As Unist’ot’en spokeswoman Freda Huson explained, the RCMP document checks were really making their supporters fearful. I am not certain of the chronology of events, but they did report this to the BC Civil Liberties Association. Around the same time, the RCMP tried to facilitate the signing of an MOU (Memorandum of Agreement) that would cover conduct on both sides. Huson said that they noticed one of clauses buried in the document said that the indigenous people were agreeing that the RCMP could enter their territory to “keep the peace” while the pipeline company got their work done. They eventually had to get a lawyer to send a letter to the RCMP, and for now things are not as confrontational. 2

Here are two big questions. Why do the original Peoples and other citizens of Canada need to get lawyers to remind the RCMP what they can legally do or not do? Why is it up to us to put them in check when they are operating outside the law?

Although this was not mentioned during the KAIROS forum, according to social media and eyewitness reports, apparently there was recently a massive, hopefully temporary, influx of RCMP tactical units and such personnel in communities around the Unist’ot’en camp area. There was serious concern that this huge build-up of RCMP presence signaled the onset of preparations for an intervention/invasion similar to what happened here in Kent County on Route 134, in mid-October 2013. Public call-outs for support seem to have averted this for the time being. Unfortunately, that chapter of their ordeal may not be behind them.

From the Speaker for Lax Kw’alaams, Christine Martin:

Lax Kw’alaams is a territory in what is now called British Columbia where nine of the fourteen Tsimshian tribes reside. More than seventy days ago, in August 2015, Hereditary Chief Yahaan (Donny Wesley) began a continual occupation of their territory to protect the salmon habitat and other ecological features of that region, for future generations of all life.

------------

_Required work_
a) Reproduce the part of the excerpt on the RCMP and the Unist’ot’en camp that begins at the words "From the Speaker" and stops after "of all life.".
b) Resume the account of the Unist’ot’en and Lax Kw’alaams land defenders after its last sentence.

_Supplied material_
------------

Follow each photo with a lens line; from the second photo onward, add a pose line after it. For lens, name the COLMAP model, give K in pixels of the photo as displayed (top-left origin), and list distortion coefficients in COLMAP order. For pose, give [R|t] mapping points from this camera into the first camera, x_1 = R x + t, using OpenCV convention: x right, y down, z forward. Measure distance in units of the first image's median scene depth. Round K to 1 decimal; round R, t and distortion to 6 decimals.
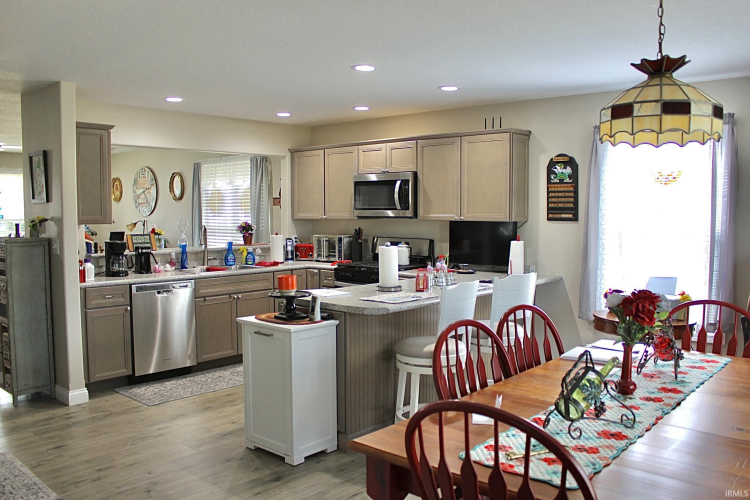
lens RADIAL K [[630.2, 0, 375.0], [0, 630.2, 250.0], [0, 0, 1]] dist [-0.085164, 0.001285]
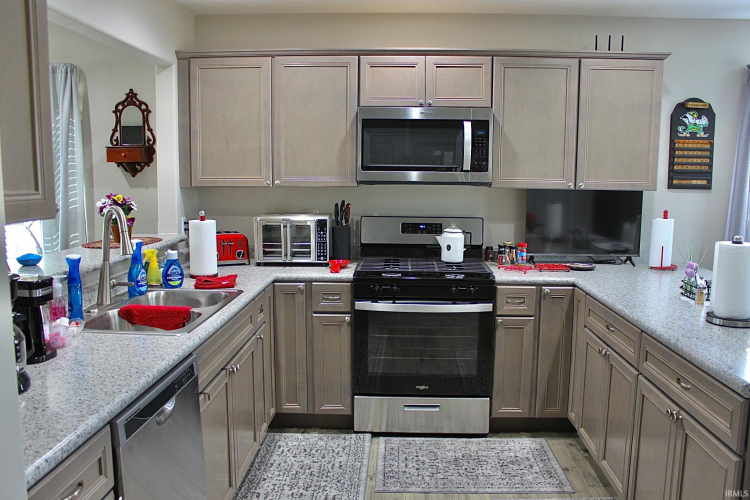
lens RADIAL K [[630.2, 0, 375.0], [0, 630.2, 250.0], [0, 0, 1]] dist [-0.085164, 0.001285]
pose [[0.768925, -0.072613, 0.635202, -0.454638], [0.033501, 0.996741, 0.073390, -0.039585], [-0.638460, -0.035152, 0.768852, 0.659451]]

------------

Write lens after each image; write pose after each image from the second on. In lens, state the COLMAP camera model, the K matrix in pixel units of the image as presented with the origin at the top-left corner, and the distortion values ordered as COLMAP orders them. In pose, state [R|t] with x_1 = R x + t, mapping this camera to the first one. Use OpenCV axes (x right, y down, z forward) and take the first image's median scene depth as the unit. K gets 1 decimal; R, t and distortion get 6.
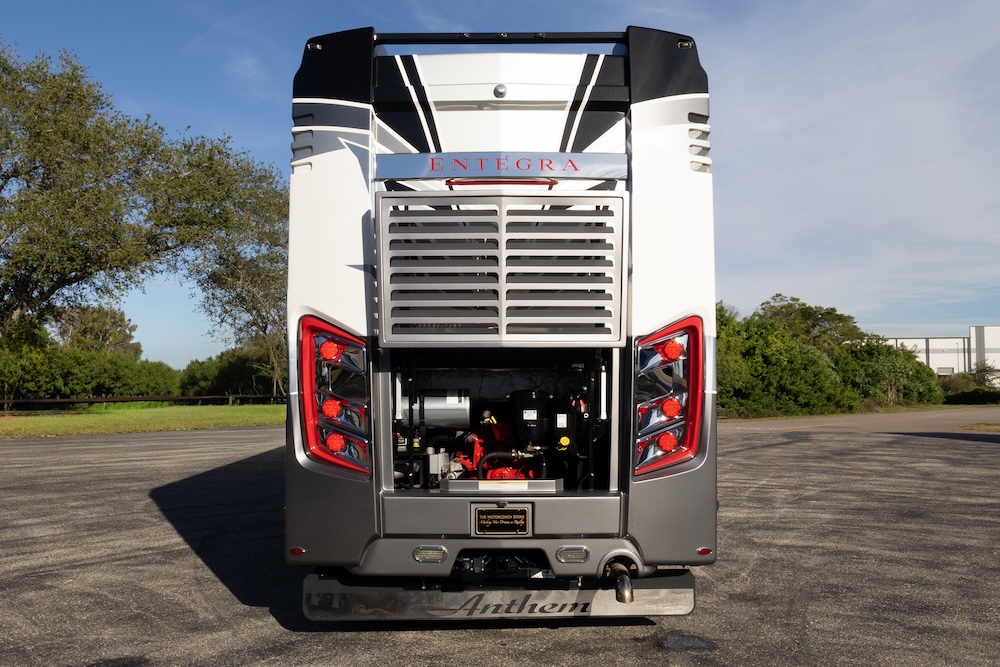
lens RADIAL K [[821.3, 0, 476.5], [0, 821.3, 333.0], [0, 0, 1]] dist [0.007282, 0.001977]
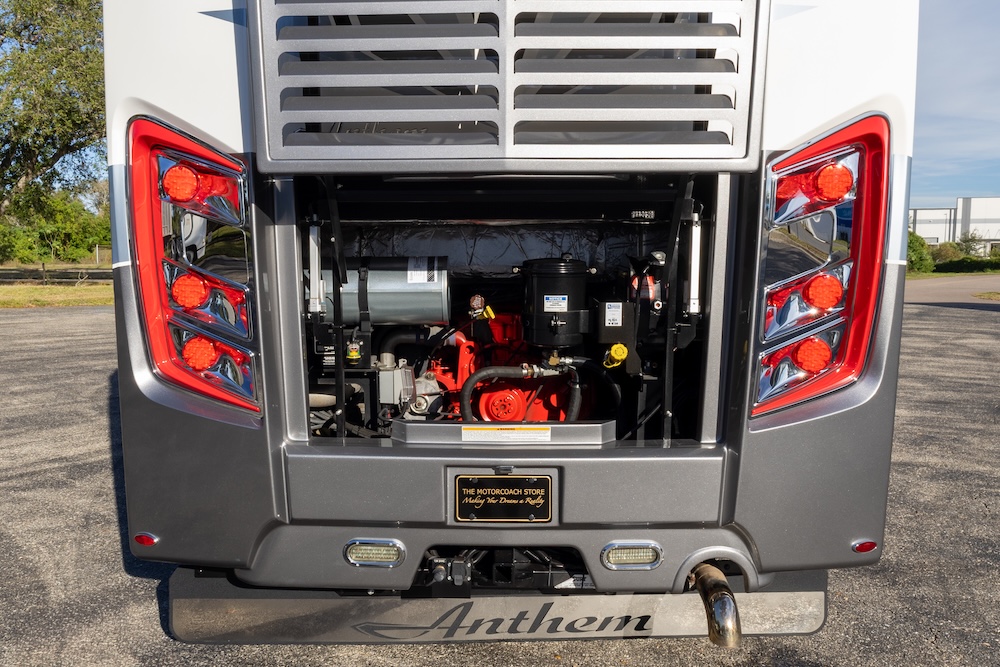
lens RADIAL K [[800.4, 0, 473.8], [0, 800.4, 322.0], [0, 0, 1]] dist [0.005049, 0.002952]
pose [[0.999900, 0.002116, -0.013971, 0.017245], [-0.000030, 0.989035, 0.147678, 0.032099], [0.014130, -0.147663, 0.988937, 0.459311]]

------------

_Answers_
a)
From the Speaker for Lax Kw’alaams, Christine Martin:

Lax Kw’alaams is a territory in what is now called British Columbia where nine of the fourteen Tsimshian tribes reside. More than seventy days ago, in August 2015, Hereditary Chief Yahaan (Donny Wesley) began a continual occupation of their territory to protect the salmon habitat and other ecological features of that region, for future generations of all life.

b)
A core issue in this campaign is that this is one of two most important habitats in Canada for salmon, who are now a species at risk on both coasts, due to industrial activity and perhaps other causes. Specifically, the place called Flora Bank is of enormous importance to the salmon, and is a sacred place to the indigenous people of this region. The young salmon go to this place where fresh and salt waters mix, to “get tough enough to leave” the estuaries and travel out into the open saltwater sea. Destruction of this water habitat is inevitable if the industry (“Petronas” in this case) proceeds with its plan to construct an LNG terminal in that vicinity.

The reason I am introducing this to you is to make sure you understand that the people who are trying to protect this area are doing so for the very best of reasons. More about this issue is covered in this editorial blog Council backs Lax Kw’alaams Hereditary Chief’s letter to prime minister opposing LNG project, which was written by Brent Patterson, the Political Director of our parent organization, the national Council of Canadians. As you will see in Brent’s column, the people already voted to not accept the corporation’s offered financial package of $1B in return for consenting to construction of the LNG terminal.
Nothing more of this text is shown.